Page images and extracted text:
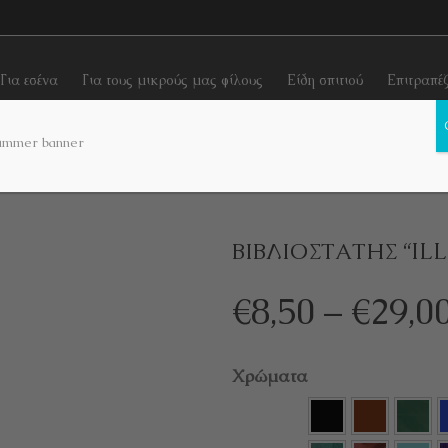
Για εσένα
Για τους μικρούς μας φίλους
Είδη σπιτιού
Επιτραπέ
 χρήσης
Βιβλιοστάτες
ΒΙΒΛΙΟΣΤΑΤΗΣ “ILLUSION”
ΒΙΒΛΙΟΣΤΑΤΗΣ “IL
€
8,50
–
€
29,0
Χρώματα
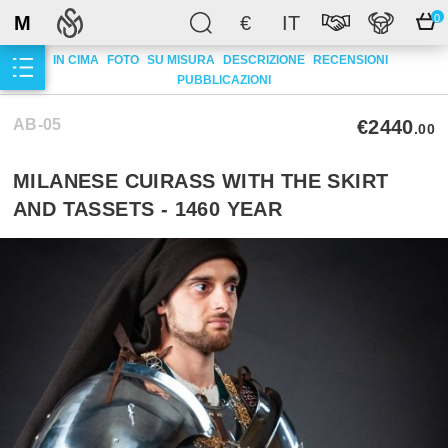
M
€
IT
0
IN CIMA
FOTO
SU MISURA
DESCRIZIONE
RECENSIONI
PUBBLICAZIONI
AB-05
€2440
.00
MILANESE CUIRASS WITH THE SKIRT
AND TASSETS - 1460 YEAR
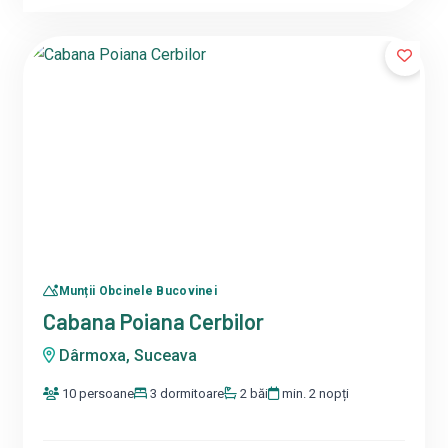
Munții Obcinele Bucovinei
Cabana Poiana Cerbilor
Dârmoxa, Suceava
10 persoane
3 dormitoare
2 băi
min. 2 nopți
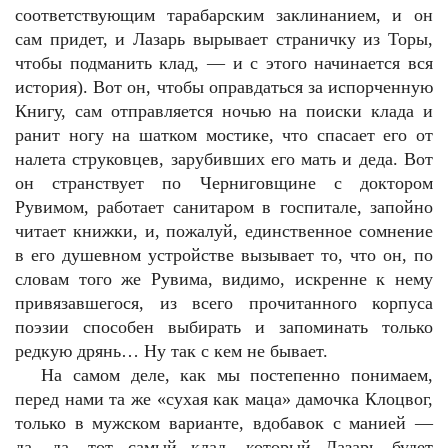
соответствующим тарабарским заклинанием, и он
сам придет, и Лазарь вырывает страничку из Торы,
чтобы подманить клад, — и с этого начинается вся
история). Вот он, чтобы оправдаться за испорченную
Книгу, сам отправляется ночью на поиски клада и
ранит ногу на шатком мостике, что спасает его от
налета струковцев, зарубивших его мать и деда. Вот
он странствует по Черниговщине с доктором
Рувимом, работает санитаром в госпитале, запойно
читает книжки, и, пожалуй, единственное сомнение
в его душевном устройстве вызывает то, что он, по
словам того же Рувима, видимо, искренне к нему
привязавшегося, из всего прочитанного корпуса
поэзии способен выбирать и запоминать только
редкую дрянь… Ну так с кем не бывает.
На самом деле, как мы постепенно понимаем,
перед нами та же «сухая как маца» дамочка Клоцвог,
только в мужском варианте, вдобавок с манией —
да, да, тот самый клад, который Лазарь будет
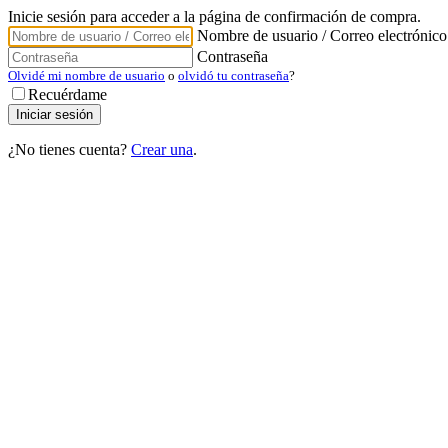
Inicie sesión para acceder a la página de confirmación de compra.
Nombre de usuario / Correo electrónico
Contraseña
Olvidé mi nombre de usuario
o
olvidó tu contraseña
?
Recuérdame
¿No tienes cuenta?
Crear una
.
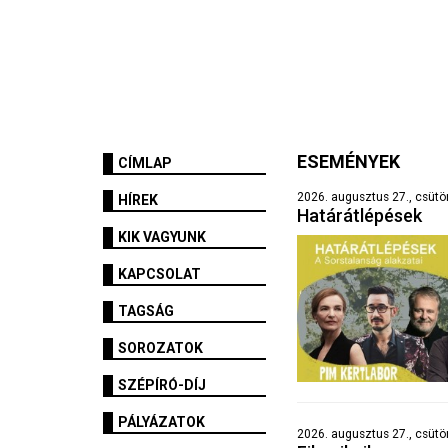
ESEMÉNYEK
CÍMLAP
2026. augusztus 27., csütört
HÍREK
Határátlépések
KIK VAGYUNK
KAPCSOLAT
TAGSÁG
SOROZATOK
SZÉPÍRÓ-DÍJ
PÁLYÁZATOK
2026. augusztus 27., csütö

> **Exercise brief**
Repeat every line of text from the data above, character for character and in the same order. Leave out the pictures.

> **Written response**
Για εσένα
Για τους μικρούς μας φίλους
Είδη σπιτιού
Επιτραπέ
 χρήσης
Βιβλιοστάτες
ΒΙΒΛΙΟΣΤΑΤΗΣ “ILLUSION”
ΒΙΒΛΙΟΣΤΑΤΗΣ “IL
€
8,50
–
€
29,0
Χρώματα
M
€
IT
0
IN CIMA
FOTO
SU MISURA
DESCRIZIONE
RECENSIONI
PUBBLICAZIONI
AB-05
€2440
.00
MILANESE CUIRASS WITH THE SKIRT
AND TASSETS - 1460 YEAR
Munții Obcinele Bucovinei
Cabana Poiana Cerbilor
Dârmoxa, Suceava
10 persoane
3 dormitoare
2 băi
min. 2 nopți
соответствующим тарабарским заклинанием, и он
сам придет, и Лазарь вырывает страничку из Торы,
чтобы подманить клад, — и с этого начинается вся
история). Вот он, чтобы оправдаться за испорченную
Книгу, сам отправляется ночью на поиски клада и
ранит ногу на шатком мостике, что спасает его от
налета струковцев, зарубивших его мать и деда. Вот
он странствует по Черниговщине с доктором
Рувимом, работает санитаром в госпитале, запойно
читает книжки, и, пожалуй, единственное сомнение
в его душевном устройстве вызывает то, что он, по
словам того же Рувима, видимо, искренне к нему
привязавшегося, из всего прочитанного корпуса
поэзии способен выбирать и запоминать только
редкую дрянь… Ну так с кем не бывает.
На самом деле, как мы постепенно понимаем,
перед нами та же «сухая как маца» дамочка Клоцвог,
только в мужском варианте, вдобавок с манией —
да, да, тот самый клад, который Лазарь будет
Inicie sesión para acceder a la página de confirmación de compra.
Nombre de usuario / Correo electrónico
Contraseña
Olvidé mi nombre de usuario
o
olvidó tu contraseña
?
Recuérdame
¿No tienes cuenta?
Crear una
.
ESEMÉNYEK
CÍMLAP
2026. augusztus 27., csütört
HÍREK
Határátlépések
KIK VAGYUNK
KAPCSOLAT
TAGSÁG
SOROZATOK
SZÉPÍRÓ-DÍJ
PÁLYÁZATOK
2026. augusztus 27., csütö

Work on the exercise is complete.